#### YOUR TASK:
Repeat only the lines below from the one containing "X1515Y425D03*" through the one containing "X1715Y3225D03*", inclusive, exactly as written.

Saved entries
——————

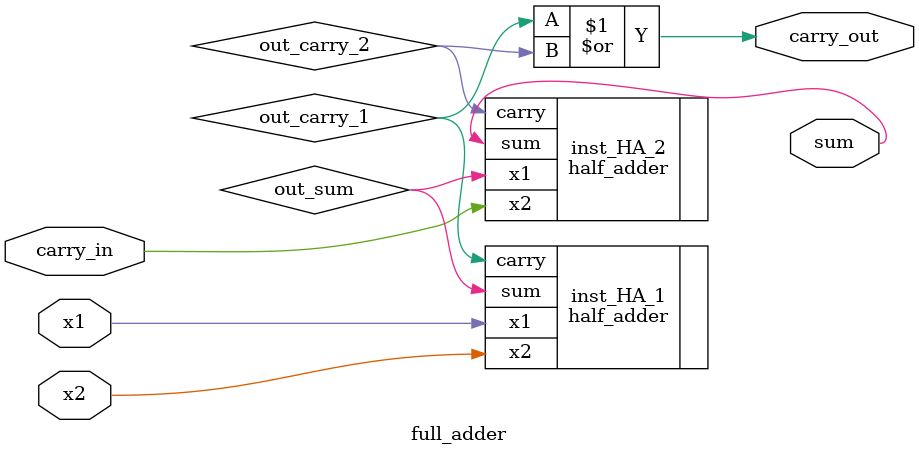
<source format=v>
`timescale 1ns / 1ps
module full_adder(
    input x1,
    input x2,
    input carry_in,
    output sum,
    output carry_out
    );
    wire out_carry_1,out_carry_2;
    wire out_sum;
    half_adder inst_HA_1(
            .x1(x1),
            .x2(x2),
            .sum(out_sum),
             .carry(out_carry_1)
              );
    half_adder inst_HA_2(
            .x1(out_sum),
            .x2(carry_in),
            .sum(sum),
             .carry(out_carry_2)
              );
         assign carry_out = out_carry_1 | out_carry_2;
endmodule

</source>
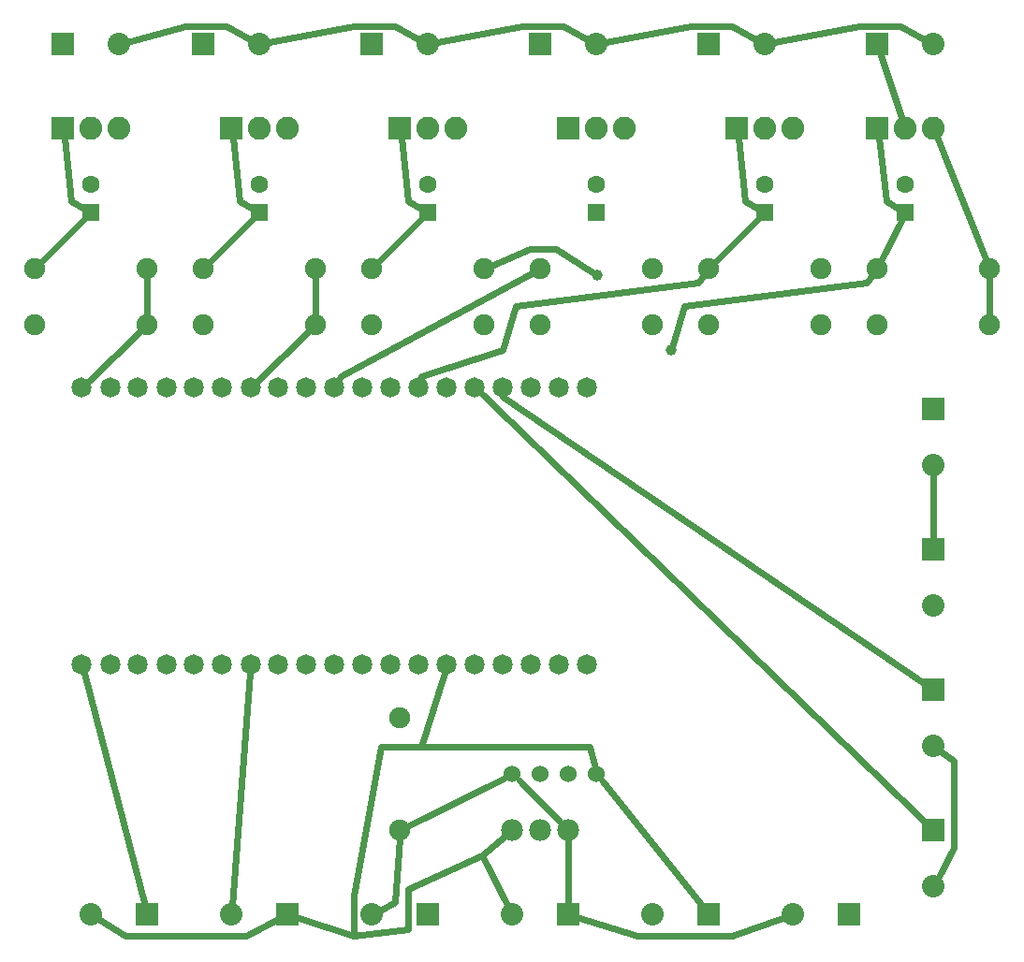
<source format=gtl>
G04 MADE WITH FRITZING*
G04 WWW.FRITZING.ORG*
G04 DOUBLE SIDED*
G04 HOLES PLATED*
G04 CONTOUR ON CENTER OF CONTOUR VECTOR*
%ASAXBY*%
%FSLAX23Y23*%
%MOIN*%
%OFA0B0*%
%SFA1.0B1.0*%
%ADD10C,0.039370*%
%ADD11C,0.078000*%
%ADD12C,0.060000*%
%ADD13C,0.075000*%
%ADD14C,0.071828*%
%ADD15C,0.080000*%
%ADD16C,0.082000*%
%ADD17C,0.062992*%
%ADD18R,0.079986X0.080000*%
%ADD19R,0.080000X0.079986*%
%ADD20R,0.082000X0.082000*%
%ADD21R,0.062992X0.062992*%
%ADD22C,0.024000*%
%LNCOPPER1*%
G90*
G70*
G54D10*
X2580Y2437D03*
X2316Y2701D03*
G54D11*
X2215Y725D03*
X2115Y725D03*
X2015Y725D03*
G54D12*
X2315Y925D03*
X2215Y925D03*
X2115Y925D03*
X2015Y925D03*
G54D13*
X1615Y725D03*
X1615Y1125D03*
G54D14*
X482Y1316D03*
X583Y1316D03*
X682Y1316D03*
X783Y1316D03*
X882Y1316D03*
X982Y1316D03*
X1083Y1316D03*
X1182Y1316D03*
X1282Y1316D03*
X1382Y1316D03*
X1482Y1316D03*
X1582Y1316D03*
X1682Y1316D03*
X1782Y1316D03*
X1881Y1316D03*
X1982Y1316D03*
X2081Y1316D03*
X2181Y1316D03*
X2282Y1316D03*
X2282Y2302D03*
X2181Y2302D03*
X2081Y2302D03*
X1982Y2302D03*
X1881Y2302D03*
X1782Y2302D03*
X1682Y2302D03*
X1582Y2302D03*
X1482Y2302D03*
X1382Y2302D03*
X1282Y2302D03*
X1182Y2302D03*
X1083Y2302D03*
X982Y2302D03*
X882Y2302D03*
X783Y2302D03*
X682Y2302D03*
X583Y2302D03*
X482Y2302D03*
G54D15*
X3515Y1225D03*
X3515Y1025D03*
X3515Y725D03*
X3515Y525D03*
X2115Y3525D03*
X2315Y3525D03*
X3315Y3525D03*
X3515Y3525D03*
X2715Y3525D03*
X2915Y3525D03*
X1515Y3525D03*
X1715Y3525D03*
X915Y3525D03*
X1115Y3525D03*
X415Y3525D03*
X615Y3525D03*
X3515Y2225D03*
X3515Y2025D03*
X3515Y1725D03*
X3515Y1525D03*
X2215Y425D03*
X2015Y425D03*
X715Y425D03*
X515Y425D03*
X1215Y425D03*
X1015Y425D03*
X1715Y425D03*
X1515Y425D03*
X3215Y425D03*
X3015Y425D03*
X2715Y425D03*
X2515Y425D03*
G54D16*
X415Y3225D03*
X515Y3225D03*
X615Y3225D03*
X3315Y3225D03*
X3415Y3225D03*
X3515Y3225D03*
X2815Y3225D03*
X2915Y3225D03*
X3015Y3225D03*
X2215Y3225D03*
X2315Y3225D03*
X2415Y3225D03*
X1615Y3225D03*
X1715Y3225D03*
X1815Y3225D03*
X1015Y3225D03*
X1115Y3225D03*
X1215Y3225D03*
G54D13*
X315Y2725D03*
X715Y2725D03*
X315Y2525D03*
X715Y2525D03*
X3315Y2525D03*
X3715Y2525D03*
X2715Y2525D03*
X3115Y2525D03*
X2115Y2525D03*
X2515Y2525D03*
X1515Y2525D03*
X1915Y2525D03*
X915Y2525D03*
X1315Y2525D03*
X3315Y2725D03*
X3715Y2725D03*
X2715Y2725D03*
X3115Y2725D03*
X2115Y2725D03*
X2515Y2725D03*
X1515Y2725D03*
X1915Y2725D03*
X915Y2725D03*
X1315Y2725D03*
G54D17*
X515Y2927D03*
X515Y3025D03*
X3415Y2927D03*
X3415Y3025D03*
X2915Y2927D03*
X2915Y3025D03*
X2315Y2927D03*
X2315Y3025D03*
X1715Y2927D03*
X1715Y3025D03*
X1115Y2927D03*
X1115Y3025D03*
G54D18*
X3515Y1225D03*
X3515Y725D03*
G54D19*
X2115Y3525D03*
X3315Y3525D03*
X2715Y3525D03*
X1515Y3525D03*
X915Y3525D03*
X415Y3525D03*
G54D18*
X3515Y2225D03*
X3515Y1725D03*
G54D19*
X2215Y425D03*
X715Y425D03*
X1215Y425D03*
X1715Y425D03*
X3215Y425D03*
X2715Y425D03*
G54D20*
X415Y3225D03*
X3315Y3225D03*
X2815Y3225D03*
X2215Y3225D03*
X1615Y3225D03*
X1015Y3225D03*
G54D21*
X515Y2927D03*
X3415Y2927D03*
X2915Y2927D03*
X2315Y2927D03*
X1715Y2927D03*
X1115Y2927D03*
G54D22*
X1080Y1286D02*
X1018Y456D01*
D02*
X3325Y3496D02*
X3405Y3256D01*
D02*
X935Y2746D02*
X1096Y2908D01*
D02*
X1019Y3193D02*
X1044Y2965D01*
X1044Y2965D02*
X1092Y2940D01*
D02*
X3490Y1243D02*
X1980Y2269D01*
X1980Y2269D02*
X1980Y2271D01*
D02*
X1535Y2746D02*
X1696Y2908D01*
D02*
X1619Y3193D02*
X1644Y2965D01*
D02*
X335Y2746D02*
X496Y2908D01*
D02*
X1644Y2965D02*
X1692Y2940D01*
D02*
X444Y2965D02*
X492Y2940D01*
D02*
X419Y3193D02*
X444Y2965D01*
D02*
X1903Y2281D02*
X3493Y747D01*
D02*
X1404Y2341D02*
X2090Y2712D01*
D02*
X1397Y2328D02*
X1404Y2341D01*
D02*
X2697Y2703D02*
X2676Y2677D01*
D02*
X2028Y2593D02*
X1980Y2437D01*
D02*
X2676Y2677D02*
X2028Y2593D01*
D02*
X1692Y2341D02*
X1689Y2331D01*
D02*
X1980Y2437D02*
X1692Y2341D01*
D02*
X2896Y2908D02*
X2735Y2746D01*
D02*
X2819Y3193D02*
X2844Y2965D01*
D02*
X2194Y747D02*
X2039Y901D01*
D02*
X2844Y2965D02*
X2892Y2940D01*
D02*
X2215Y456D02*
X2215Y695D01*
D02*
X1641Y738D02*
X1985Y910D01*
D02*
X1543Y440D02*
X1596Y469D01*
X1596Y469D02*
X1613Y697D01*
D02*
X2460Y349D02*
X2245Y416D01*
D02*
X2796Y349D02*
X2460Y349D01*
D02*
X2986Y415D02*
X2796Y349D01*
D02*
X490Y1287D02*
X707Y455D01*
D02*
X3403Y2903D02*
X3328Y2751D01*
D02*
X3319Y3193D02*
X3348Y2965D01*
X3348Y2965D02*
X3392Y2940D01*
D02*
X2628Y2593D02*
X3276Y2677D01*
D02*
X2586Y2455D02*
X2628Y2593D01*
D02*
X1088Y3540D02*
X996Y3589D01*
D02*
X3276Y2677D02*
X3297Y2703D01*
D02*
X852Y3589D02*
X645Y3533D01*
D02*
X996Y3589D02*
X852Y3589D01*
D02*
X1452Y3589D02*
X1146Y3531D01*
D02*
X1596Y3589D02*
X1452Y3589D01*
D02*
X1688Y3540D02*
X1596Y3589D01*
D02*
X2052Y3589D02*
X1746Y3531D01*
D02*
X2196Y3589D02*
X2052Y3589D01*
D02*
X2288Y3540D02*
X2196Y3589D01*
D02*
X2888Y3540D02*
X2796Y3589D01*
D02*
X2652Y3589D02*
X2346Y3531D01*
D02*
X2796Y3589D02*
X2652Y3589D01*
D02*
X3396Y3589D02*
X3252Y3589D01*
D02*
X3488Y3540D02*
X3396Y3589D01*
D02*
X3252Y3589D02*
X2946Y3531D01*
D02*
X715Y2697D02*
X715Y2554D01*
D02*
X504Y2323D02*
X695Y2506D01*
D02*
X1295Y2506D02*
X1105Y2323D01*
D02*
X1315Y2697D02*
X1315Y2554D01*
D02*
X2300Y2712D02*
X2172Y2797D01*
D02*
X2076Y2797D02*
X1941Y2737D01*
D02*
X2172Y2797D02*
X2076Y2797D01*
D02*
X3705Y2752D02*
X3527Y3196D01*
D02*
X3715Y2554D02*
X3715Y2697D01*
D02*
X3515Y1756D02*
X3515Y1994D01*
D02*
X1992Y706D02*
X1908Y637D01*
D02*
X1644Y373D02*
X1452Y349D01*
D02*
X1644Y517D02*
X1644Y373D01*
D02*
X1908Y637D02*
X1644Y517D01*
D02*
X1692Y1021D02*
X1773Y1287D01*
D02*
X1548Y1021D02*
X1692Y1021D01*
D02*
X1452Y493D02*
X1548Y1021D01*
D02*
X1452Y349D02*
X1452Y493D01*
D02*
X2001Y453D02*
X1908Y637D01*
D02*
X2292Y1021D02*
X1692Y1021D01*
D02*
X2307Y959D02*
X2292Y1021D01*
D02*
X2696Y450D02*
X2337Y899D01*
D02*
X3530Y553D02*
X3588Y661D01*
D02*
X3588Y973D02*
X3541Y1007D01*
D02*
X3588Y661D02*
X3588Y973D01*
D02*
X1245Y416D02*
X1452Y349D01*
D02*
X542Y409D02*
X636Y349D01*
D02*
X1068Y349D02*
X1188Y411D01*
D02*
X636Y349D02*
X1068Y349D01*
G04 End of Copper1*
M02*
</source>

——————

#### ANSWER SPACE:
X1515Y425D03*
X3215Y425D03*
X3015Y425D03*
X2715Y425D03*
X2515Y425D03*
G54D16*
X415Y3225D03*
X515Y3225D03*
X615Y3225D03*
X3315Y3225D03*
X3415Y3225D03*
X3515Y3225D03*
X2815Y3225D03*
X2915Y3225D03*
X3015Y3225D03*
X2215Y3225D03*
X2315Y3225D03*
X2415Y3225D03*
X1615Y3225D03*
X1715Y3225D03*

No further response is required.